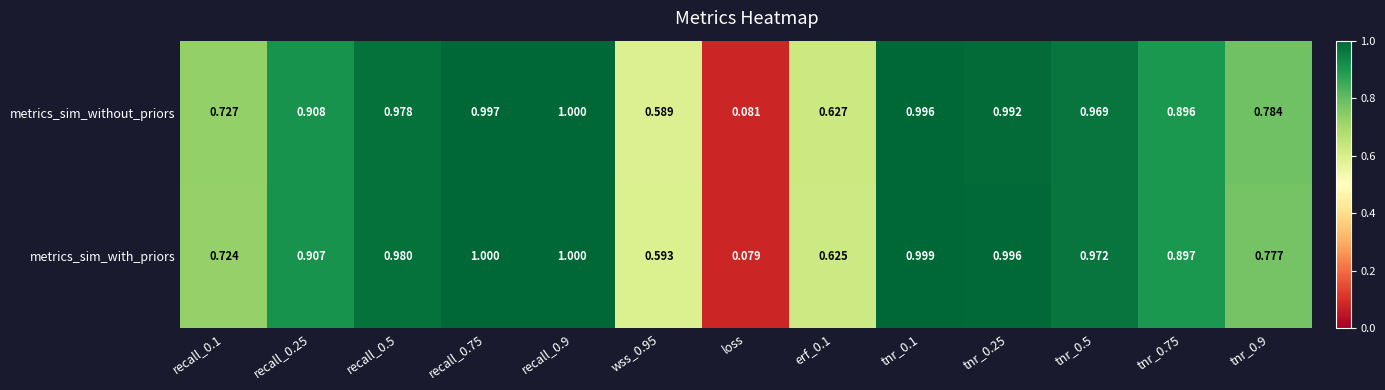

Which series has the largest total across all categories?

metrics_sim_with_priors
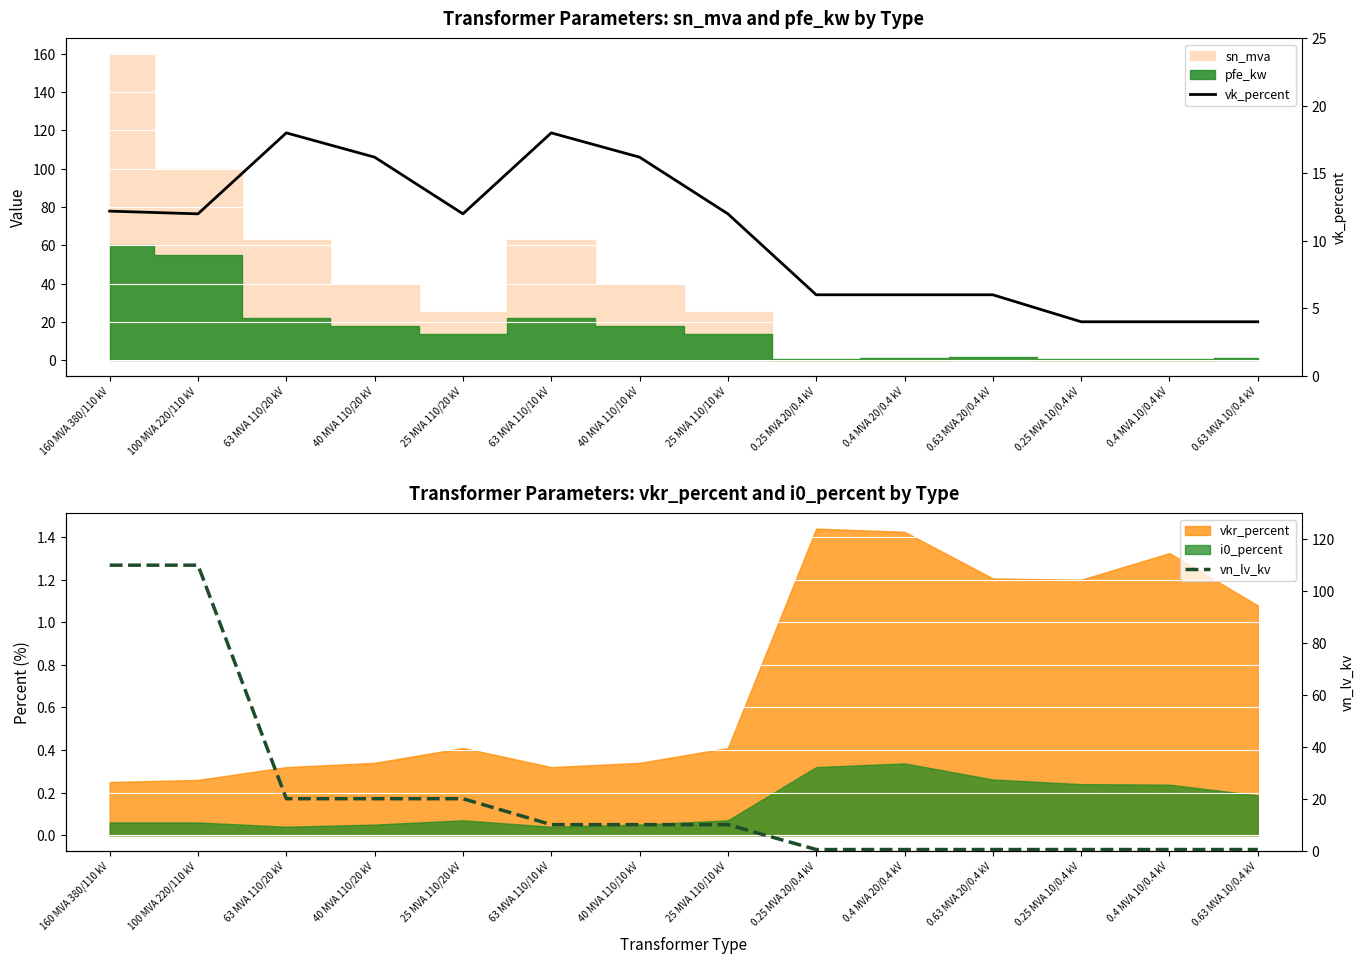

What is the greatest value displayed?

110.0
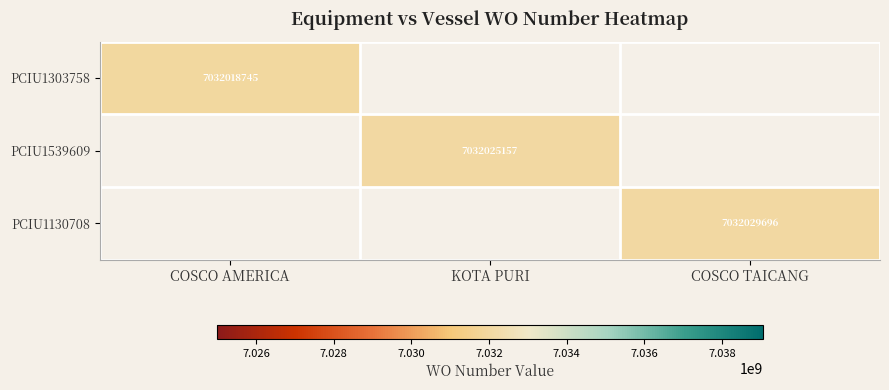

How many series are shown in this chart?

3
----
### TASK DIRECTIONS
Set down everything in the listing from the line "What is the greatest value displayed?" down to the end of the listing, word for word, leaving out the pictures.

### OUTPUT FOR THIS TASK
What is the greatest value displayed?

110.0

How many series are shown in this chart?

3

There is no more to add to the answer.